- **AVAILABLE DATA**

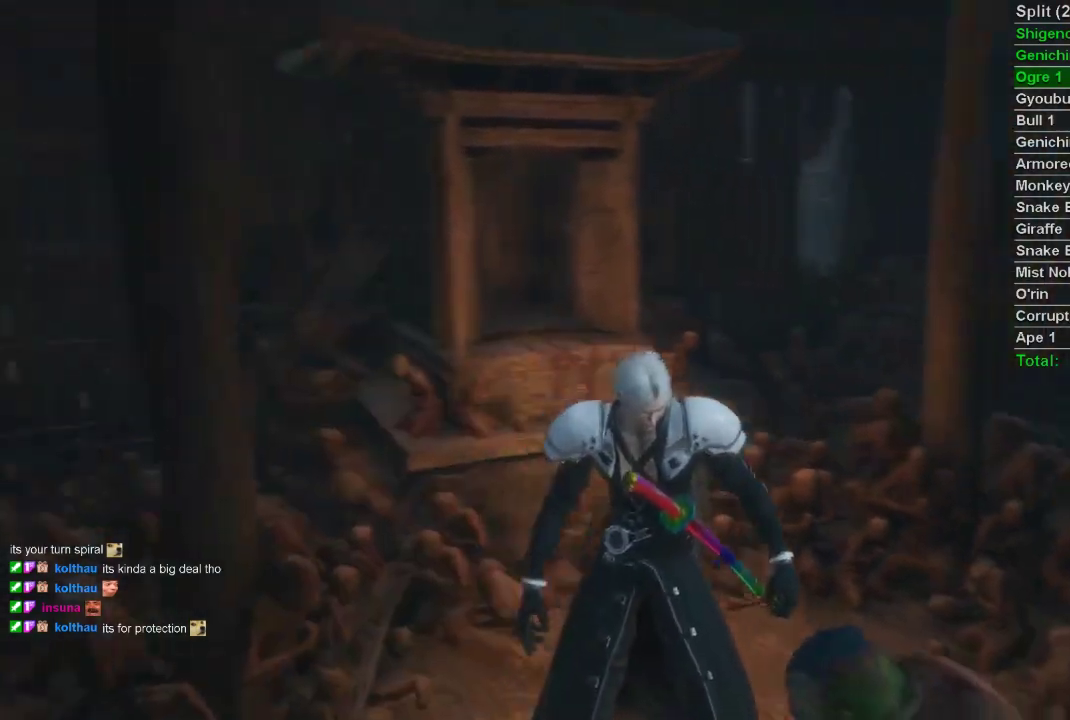
{"buttons": ["CROSS"], "left_stick": "center", "right_stick": "center", "events": [[17, "CROSS", "up"], [100, "CROSS", "down"], [183, "CROSS", "up"], [267, "CROSS", "down"], [350, "CROSS", "up"], [433, "CROSS", "down"]]}
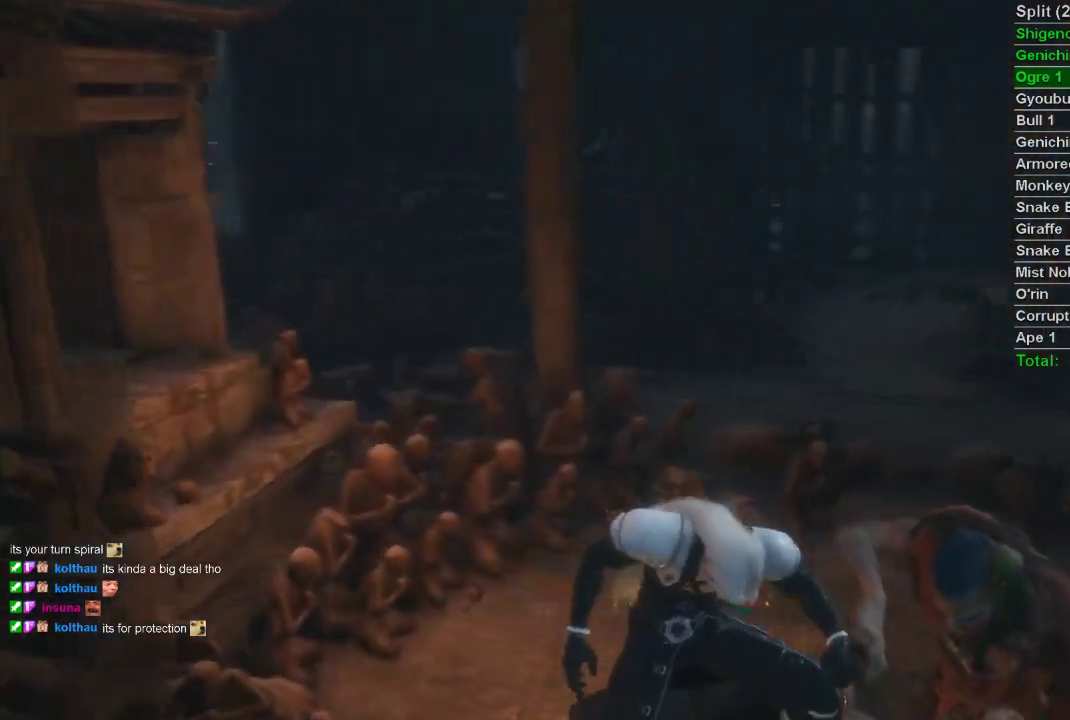
{"buttons": ["CROSS"], "left_stick": "center", "right_stick": "center", "events": [[33, "CROSS", "up"], [117, "CROSS", "down"], [217, "CROSS", "up"], [283, "CROSS", "down"], [367, "CROSS", "up"], [450, "CROSS", "down"]]}
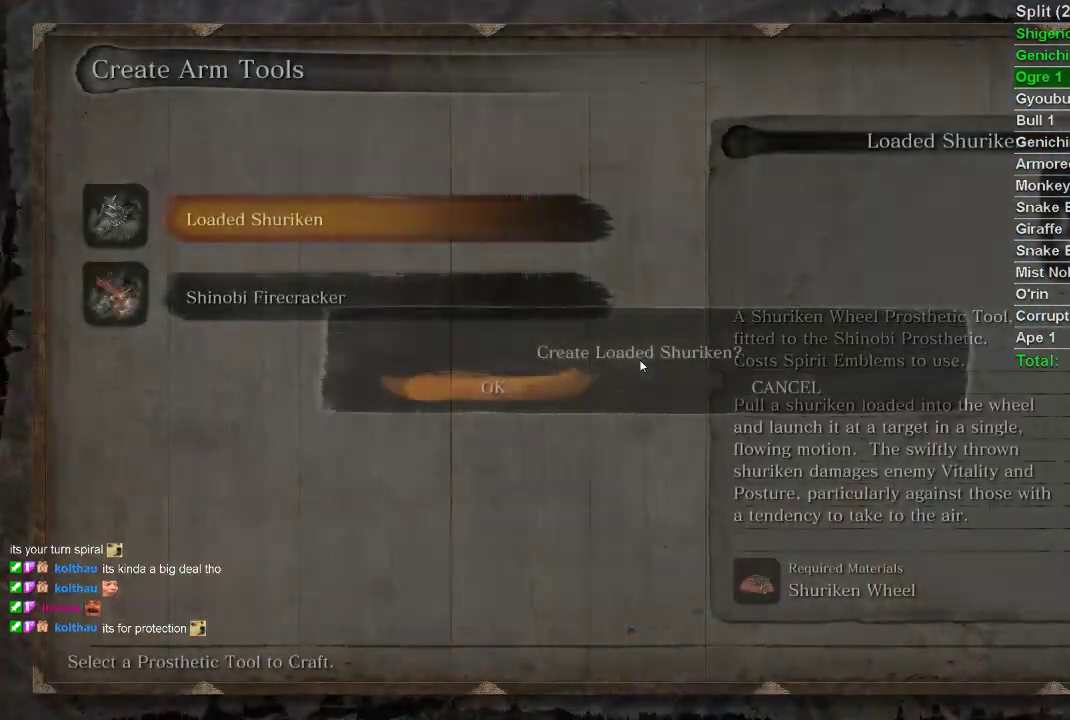
{"buttons": ["CROSS"], "left_stick": "center", "right_stick": "center", "events": [[33, "CROSS", "up"], [133, "CROSS", "down"], [200, "CROSS", "up"], [300, "CROSS", "down"], [367, "CROSS", "up"], [450, "CROSS", "down"]]}
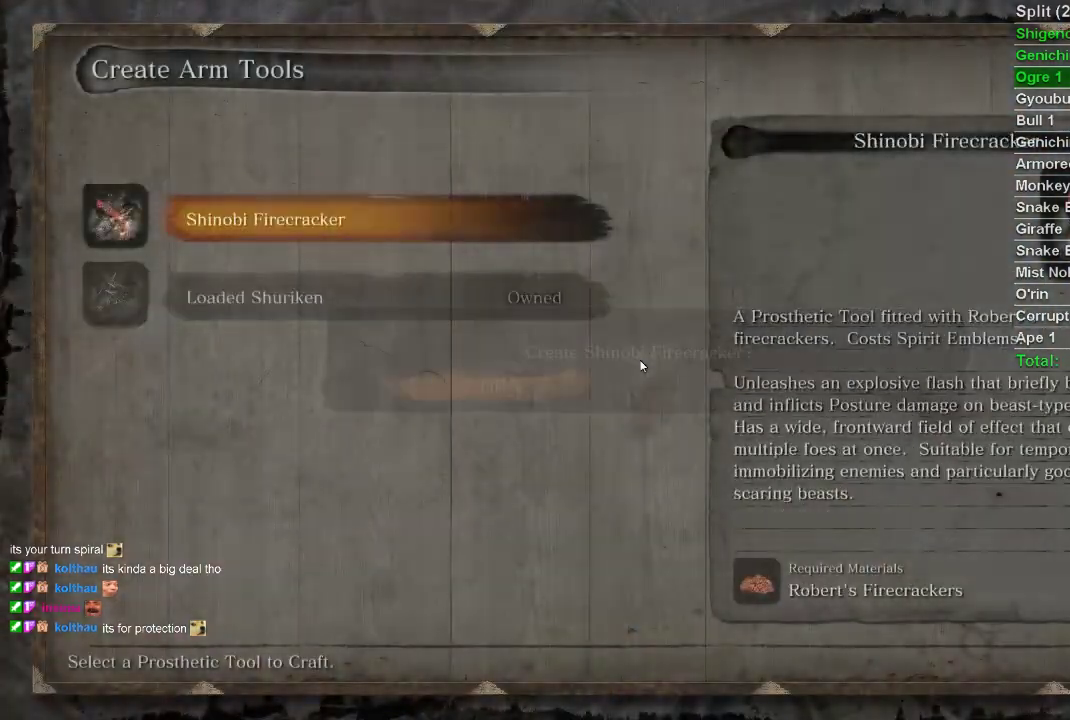
{"buttons": [], "left_stick": "center", "right_stick": "center", "events": [[33, "CROSS", "up"], [117, "CROSS", "down"], [183, "CROSS", "up"], [267, "CROSS", "down"], [333, "CROSS", "up"], [433, "CROSS", "down"], [500, "CROSS", "up"]]}
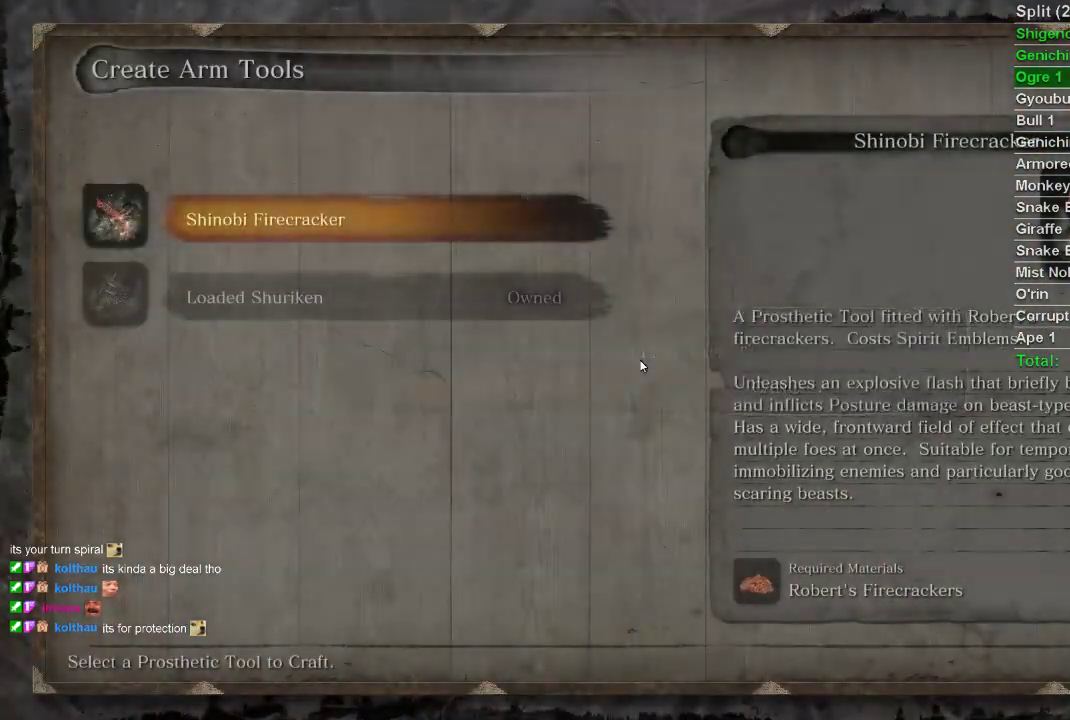
{"buttons": ["CIRCLE"], "left_stick": "center", "right_stick": "center", "events": [[150, "CIRCLE", "down"], [233, "CIRCLE", "up"], [317, "CIRCLE", "down"], [383, "CIRCLE", "up"], [483, "CIRCLE", "down"]]}
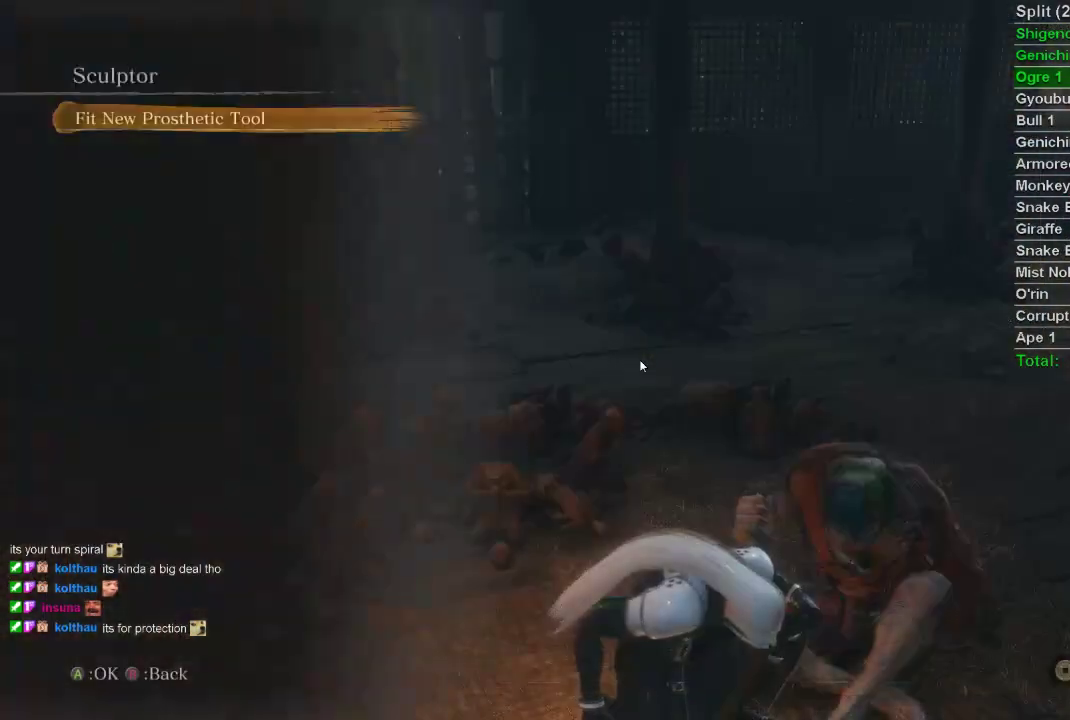
{"buttons": ["CIRCLE"], "left_stick": "center", "right_stick": "center", "events": [[50, "CIRCLE", "up"], [133, "CIRCLE", "down"], [217, "CIRCLE", "up"], [317, "CIRCLE", "down"], [400, "CIRCLE", "up"], [450, "CIRCLE", "down"]]}
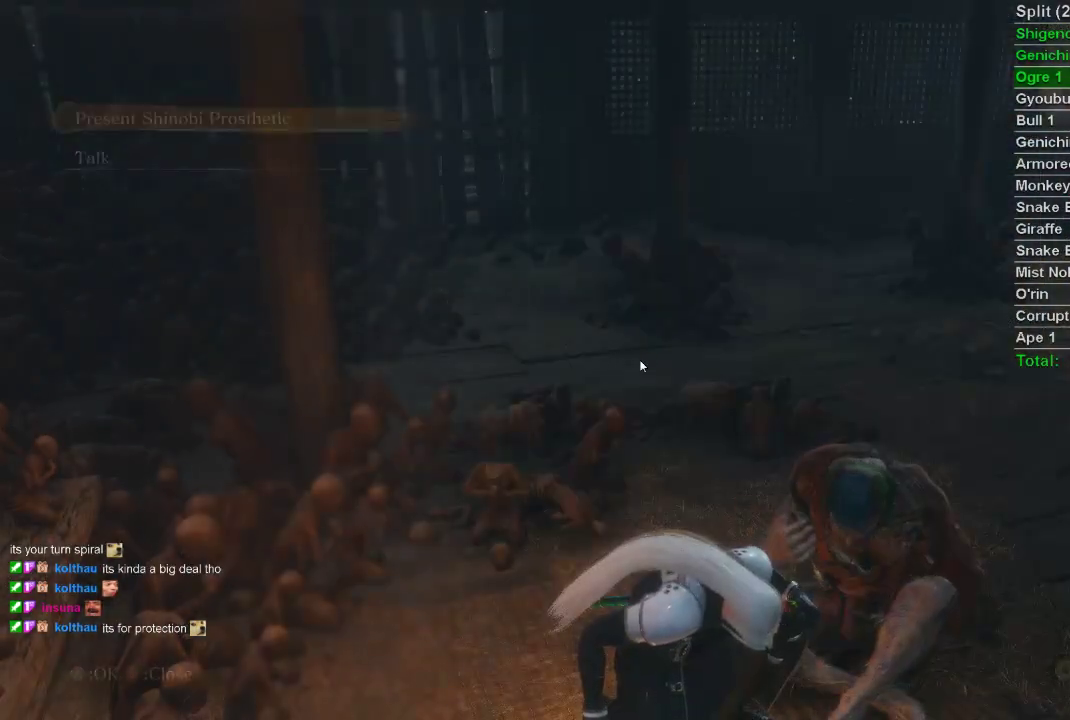
{"buttons": [], "left_stick": "center", "right_stick": "center", "events": [[50, "CIRCLE", "up"], [83, "CIRCLE", "down"], [183, "CIRCLE", "up"], [383, "START", "down"], [500, "START", "up"]]}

- **PROBLEM TO WORK ON**
The result should be every entry, word for word, and no pictures.

- **COMPLETED EXERCISE**
{"buttons": ["CROSS"], "left_stick": "center", "right_stick": "center", "events": [[17, "CROSS", "up"], [100, "CROSS", "down"], [183, "CROSS", "up"], [267, "CROSS", "down"], [350, "CROSS", "up"], [433, "CROSS", "down"]]}
{"buttons": ["CROSS"], "left_stick": "center", "right_stick": "center", "events": [[33, "CROSS", "up"], [117, "CROSS", "down"], [217, "CROSS", "up"], [283, "CROSS", "down"], [367, "CROSS", "up"], [450, "CROSS", "down"]]}
{"buttons": ["CROSS"], "left_stick": "center", "right_stick": "center", "events": [[33, "CROSS", "up"], [133, "CROSS", "down"], [200, "CROSS", "up"], [300, "CROSS", "down"], [367, "CROSS", "up"], [450, "CROSS", "down"]]}
{"buttons": [], "left_stick": "center", "right_stick": "center", "events": [[33, "CROSS", "up"], [117, "CROSS", "down"], [183, "CROSS", "up"], [267, "CROSS", "down"], [333, "CROSS", "up"], [433, "CROSS", "down"], [500, "CROSS", "up"]]}
{"buttons": ["CIRCLE"], "left_stick": "center", "right_stick": "center", "events": [[150, "CIRCLE", "down"], [233, "CIRCLE", "up"], [317, "CIRCLE", "down"], [383, "CIRCLE", "up"], [483, "CIRCLE", "down"]]}
{"buttons": ["CIRCLE"], "left_stick": "center", "right_stick": "center", "events": [[50, "CIRCLE", "up"], [133, "CIRCLE", "down"], [217, "CIRCLE", "up"], [317, "CIRCLE", "down"], [400, "CIRCLE", "up"], [450, "CIRCLE", "down"]]}
{"buttons": [], "left_stick": "center", "right_stick": "center", "events": [[50, "CIRCLE", "up"], [83, "CIRCLE", "down"], [183, "CIRCLE", "up"], [383, "START", "down"], [500, "START", "up"]]}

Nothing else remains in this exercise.